“Il motivo del successo del Campofiorin? Il suo saper interpretare perfettamente l’essenza del made in Italy”. A quasi sessant’anni dalla sua creazione e dopo piccoli ma significativi cambiamenti rispetto alla prima, rivoluzionaria, ricetta, secondo Raffaele Boscaini, direttore marketing di Masi, il Campofiorin continua a rappresentare non solo un’etichetta iconica, ma a incarnare quella genialità che spesso rende immortali e famosi in tutto il modo i prodotti italiani. “È un vino flessibile, versatile, sia a tavola che in tutte le occasioni di consumo. Non teme confronti a livello globale, sia dal punto di vista sensoriale che per quanto riguarda il packaging. È un lusso accessibile: grazie a un rapporto qualità-prezzo invidiabile, sa recitare un ruolo da protagonista sia tra le proposte di un bistrot così come nella carta dei vini di un ristorante stellato”.
Classico, e quindi sempre contemporaneo, il Campofiorin di Masi, azienda che ha da poco tagliato il traguardo della 250° vendemmia, è un vino che interpreta perfettamente la filosofia della famiglia Boscaini. Nato come un esperimento con la vendemmia del 1964, viene immediatamente percepito dalla critica e dagli appassionati come un “Supervenetian”, grazie al suo carico di innovazione: la rifermentazione del vino da uve fresche con le vinacce dell’Amarone crea una nuova, dirompente, tipologia di vino perfettamente a metà strada tra la spensierata gioventù di un Valpolicella e l’austera eleganza di un Amarone. Una tecnica, questa, denominata “Ripasso”, che creerà uno stile seguito da molti e che Masi regalerà alla Camera di Commercio di Verona per tutelarla dalle imitazioni e che in seguito verrà inserita anche all’interno del disciplinare di produzione del Valpolicella DOC.
Nel corso degli anni il Campofiorin conquista scrittori e giornalisti di tutto il mondo, da Luigi Veronelli a Hugh Johnson, da Goffredo Parise a Burton Anderson, tutti affascinati dalla sua capacità di saper sempre interpretare con coerenza lo spirito del tempo e quello del territorio di origine. Le uve non sono mai cambiate: Corvina, Rondinella e Molinara. La tecnica di produzione si è affinata nel tempo portando prima, nel 1983, alla decisione di sostituire le vinacce con le uve integre leggermente appassite, coniando così il termine di “doppia fermentazione”; poi, a partire dall’annata 2020, optando per un leggero ritardo nella vendemmia e un incremento nella percentuale di uve appassite.

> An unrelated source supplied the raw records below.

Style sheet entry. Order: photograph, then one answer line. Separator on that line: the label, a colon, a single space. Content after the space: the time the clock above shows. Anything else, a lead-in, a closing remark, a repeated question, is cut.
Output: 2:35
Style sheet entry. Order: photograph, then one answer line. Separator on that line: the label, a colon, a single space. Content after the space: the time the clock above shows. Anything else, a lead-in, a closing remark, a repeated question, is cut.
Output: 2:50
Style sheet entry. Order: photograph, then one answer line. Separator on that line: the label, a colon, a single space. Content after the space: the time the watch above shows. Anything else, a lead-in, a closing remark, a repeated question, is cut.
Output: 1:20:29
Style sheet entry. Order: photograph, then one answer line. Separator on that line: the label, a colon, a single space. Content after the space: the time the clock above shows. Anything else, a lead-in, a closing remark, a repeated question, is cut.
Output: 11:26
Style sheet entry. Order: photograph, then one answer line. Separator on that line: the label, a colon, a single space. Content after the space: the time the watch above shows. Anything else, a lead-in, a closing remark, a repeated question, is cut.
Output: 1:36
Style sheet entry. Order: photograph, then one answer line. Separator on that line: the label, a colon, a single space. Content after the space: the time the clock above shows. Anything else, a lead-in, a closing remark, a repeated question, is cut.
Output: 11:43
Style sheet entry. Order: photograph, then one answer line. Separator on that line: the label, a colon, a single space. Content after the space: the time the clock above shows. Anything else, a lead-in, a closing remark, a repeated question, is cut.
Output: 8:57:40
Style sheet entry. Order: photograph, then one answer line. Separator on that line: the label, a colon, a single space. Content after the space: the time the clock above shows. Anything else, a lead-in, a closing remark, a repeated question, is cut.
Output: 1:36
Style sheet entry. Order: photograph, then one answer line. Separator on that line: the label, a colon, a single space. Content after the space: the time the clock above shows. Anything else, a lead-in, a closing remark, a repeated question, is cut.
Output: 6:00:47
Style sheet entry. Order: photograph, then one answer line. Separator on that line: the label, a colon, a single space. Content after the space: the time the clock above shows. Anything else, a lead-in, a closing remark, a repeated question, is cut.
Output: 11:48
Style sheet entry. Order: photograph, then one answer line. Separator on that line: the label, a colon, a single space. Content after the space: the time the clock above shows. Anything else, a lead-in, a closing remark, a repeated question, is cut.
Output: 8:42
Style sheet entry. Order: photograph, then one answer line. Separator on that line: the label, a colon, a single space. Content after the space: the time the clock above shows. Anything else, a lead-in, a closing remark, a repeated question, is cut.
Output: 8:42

Il risultato? Un vino ancor più morbido, avvolgente e fruttato.
Anche l’etichetta ha saputo aggiornarsi perché il Campofiorin “come tutte le cose che hanno successo, deve sempre essere lo stesso e sempre essere nuovo” sottolinea ancora Raffaele Boscaini. La nuova veste ha mantenuto inalterata la sua originaria riconoscibilità, famosa in tutto il mondo, con l’aggiunta di uno sfondo grigio che valorizza l’ovale con la storica cornucopia e il logo di colore rosso con un leggero outline dorato. “Lo abbiamo vestito con una camicia più elegante – conclude Boscaini –, ma il Campofiorin rimane sempre lo stesso, un vino premium e al tempo stesso contemporaneo”.